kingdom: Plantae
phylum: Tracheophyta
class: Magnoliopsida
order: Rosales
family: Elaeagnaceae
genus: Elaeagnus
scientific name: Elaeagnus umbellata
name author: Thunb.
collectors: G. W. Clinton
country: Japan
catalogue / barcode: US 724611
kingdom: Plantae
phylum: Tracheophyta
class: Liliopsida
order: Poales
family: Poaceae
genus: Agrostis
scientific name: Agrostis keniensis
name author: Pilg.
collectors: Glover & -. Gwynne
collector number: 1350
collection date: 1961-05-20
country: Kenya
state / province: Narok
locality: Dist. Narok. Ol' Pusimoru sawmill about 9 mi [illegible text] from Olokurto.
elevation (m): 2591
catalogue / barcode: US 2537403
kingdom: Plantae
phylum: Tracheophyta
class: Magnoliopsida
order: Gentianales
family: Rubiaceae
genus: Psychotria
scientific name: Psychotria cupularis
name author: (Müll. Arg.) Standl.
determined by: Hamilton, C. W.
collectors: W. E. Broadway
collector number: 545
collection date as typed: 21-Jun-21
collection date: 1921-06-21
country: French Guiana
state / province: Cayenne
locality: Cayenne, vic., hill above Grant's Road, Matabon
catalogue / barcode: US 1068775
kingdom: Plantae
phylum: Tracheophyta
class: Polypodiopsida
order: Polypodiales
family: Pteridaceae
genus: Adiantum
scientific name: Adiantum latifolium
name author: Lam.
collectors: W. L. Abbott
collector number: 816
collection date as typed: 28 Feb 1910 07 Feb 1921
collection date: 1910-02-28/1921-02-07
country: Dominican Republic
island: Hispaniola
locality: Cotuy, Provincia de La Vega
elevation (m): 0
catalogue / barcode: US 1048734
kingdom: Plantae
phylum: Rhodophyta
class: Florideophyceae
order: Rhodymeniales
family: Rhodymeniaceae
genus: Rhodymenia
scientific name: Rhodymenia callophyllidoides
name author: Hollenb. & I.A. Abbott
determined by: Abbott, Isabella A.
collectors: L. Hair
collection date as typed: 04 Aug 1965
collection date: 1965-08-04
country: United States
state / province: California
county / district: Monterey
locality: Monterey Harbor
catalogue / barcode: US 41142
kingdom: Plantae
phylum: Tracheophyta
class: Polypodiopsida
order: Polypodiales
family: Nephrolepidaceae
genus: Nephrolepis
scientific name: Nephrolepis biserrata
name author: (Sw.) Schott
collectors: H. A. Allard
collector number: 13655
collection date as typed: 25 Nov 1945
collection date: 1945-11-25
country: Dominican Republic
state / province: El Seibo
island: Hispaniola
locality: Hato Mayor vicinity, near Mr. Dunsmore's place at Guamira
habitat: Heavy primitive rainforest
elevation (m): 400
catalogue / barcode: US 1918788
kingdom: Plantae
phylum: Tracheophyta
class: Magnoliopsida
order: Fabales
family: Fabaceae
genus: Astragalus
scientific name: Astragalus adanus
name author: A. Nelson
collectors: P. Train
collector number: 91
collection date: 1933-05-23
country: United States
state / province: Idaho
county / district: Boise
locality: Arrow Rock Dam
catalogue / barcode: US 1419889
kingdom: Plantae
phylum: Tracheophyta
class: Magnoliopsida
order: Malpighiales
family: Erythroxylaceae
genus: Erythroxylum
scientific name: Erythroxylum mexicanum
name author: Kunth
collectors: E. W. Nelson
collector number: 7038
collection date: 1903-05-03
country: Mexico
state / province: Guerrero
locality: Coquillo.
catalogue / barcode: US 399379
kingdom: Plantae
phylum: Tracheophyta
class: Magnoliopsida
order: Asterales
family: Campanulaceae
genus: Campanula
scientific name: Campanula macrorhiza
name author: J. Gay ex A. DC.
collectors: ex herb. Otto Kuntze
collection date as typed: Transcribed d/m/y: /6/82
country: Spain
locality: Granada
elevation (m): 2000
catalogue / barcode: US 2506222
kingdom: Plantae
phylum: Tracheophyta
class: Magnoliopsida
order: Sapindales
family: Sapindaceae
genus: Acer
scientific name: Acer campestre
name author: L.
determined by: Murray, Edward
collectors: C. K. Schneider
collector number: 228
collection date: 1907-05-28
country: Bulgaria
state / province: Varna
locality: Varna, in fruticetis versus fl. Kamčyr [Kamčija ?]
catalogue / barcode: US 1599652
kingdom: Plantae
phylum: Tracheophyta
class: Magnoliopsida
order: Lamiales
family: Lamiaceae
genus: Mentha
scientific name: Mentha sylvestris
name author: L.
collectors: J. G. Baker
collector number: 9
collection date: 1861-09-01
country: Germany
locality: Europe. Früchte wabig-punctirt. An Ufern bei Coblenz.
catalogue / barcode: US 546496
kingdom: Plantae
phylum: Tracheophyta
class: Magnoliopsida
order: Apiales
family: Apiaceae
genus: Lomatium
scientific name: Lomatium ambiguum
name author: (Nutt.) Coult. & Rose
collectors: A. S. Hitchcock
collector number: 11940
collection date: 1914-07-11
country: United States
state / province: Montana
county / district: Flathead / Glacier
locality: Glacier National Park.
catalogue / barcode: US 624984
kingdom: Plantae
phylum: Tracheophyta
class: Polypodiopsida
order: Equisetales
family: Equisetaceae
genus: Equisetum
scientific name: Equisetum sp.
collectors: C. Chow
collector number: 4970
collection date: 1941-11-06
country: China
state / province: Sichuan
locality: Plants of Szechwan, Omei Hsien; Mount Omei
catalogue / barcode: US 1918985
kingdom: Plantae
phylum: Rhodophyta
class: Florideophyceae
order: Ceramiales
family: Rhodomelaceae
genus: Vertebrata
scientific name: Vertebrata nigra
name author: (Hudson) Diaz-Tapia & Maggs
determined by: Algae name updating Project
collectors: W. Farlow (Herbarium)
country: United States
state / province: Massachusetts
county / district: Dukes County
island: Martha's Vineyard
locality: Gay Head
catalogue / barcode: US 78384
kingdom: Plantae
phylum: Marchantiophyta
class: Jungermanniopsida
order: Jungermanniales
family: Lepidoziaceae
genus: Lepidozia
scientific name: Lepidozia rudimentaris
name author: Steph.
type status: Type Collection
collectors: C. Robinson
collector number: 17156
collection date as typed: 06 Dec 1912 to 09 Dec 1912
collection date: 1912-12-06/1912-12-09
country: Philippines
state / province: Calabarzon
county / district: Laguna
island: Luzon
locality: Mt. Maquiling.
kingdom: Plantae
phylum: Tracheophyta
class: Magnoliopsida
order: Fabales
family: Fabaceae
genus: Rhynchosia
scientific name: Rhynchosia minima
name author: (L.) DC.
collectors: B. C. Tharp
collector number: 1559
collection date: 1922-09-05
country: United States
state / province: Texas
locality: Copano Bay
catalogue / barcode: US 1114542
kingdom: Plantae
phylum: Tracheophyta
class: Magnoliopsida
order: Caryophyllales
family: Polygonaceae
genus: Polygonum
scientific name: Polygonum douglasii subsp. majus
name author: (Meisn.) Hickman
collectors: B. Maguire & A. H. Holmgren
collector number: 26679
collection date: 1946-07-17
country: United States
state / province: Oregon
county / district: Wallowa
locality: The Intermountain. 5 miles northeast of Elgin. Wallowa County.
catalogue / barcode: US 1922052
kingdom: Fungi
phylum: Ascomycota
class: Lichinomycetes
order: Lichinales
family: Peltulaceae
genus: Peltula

+ + +

TASK TO CARRY OUT: Please repeat the lines of the material exactly, beginning at the line that contains "scientific name: Adiantum latifolium" and stopping after the line that contains "elevation (m): 0".

ANSWER TO THIS PROBLEM:
scientific name: Adiantum latifolium
name author: Lam.
collectors: W. L. Abbott
collector number: 816
collection date as typed: 28 Feb 1910 07 Feb 1921
collection date: 1910-02-28/1921-02-07
country: Dominican Republic
island: Hispaniola
locality: Cotuy, Provincia de La Vega
elevation (m): 0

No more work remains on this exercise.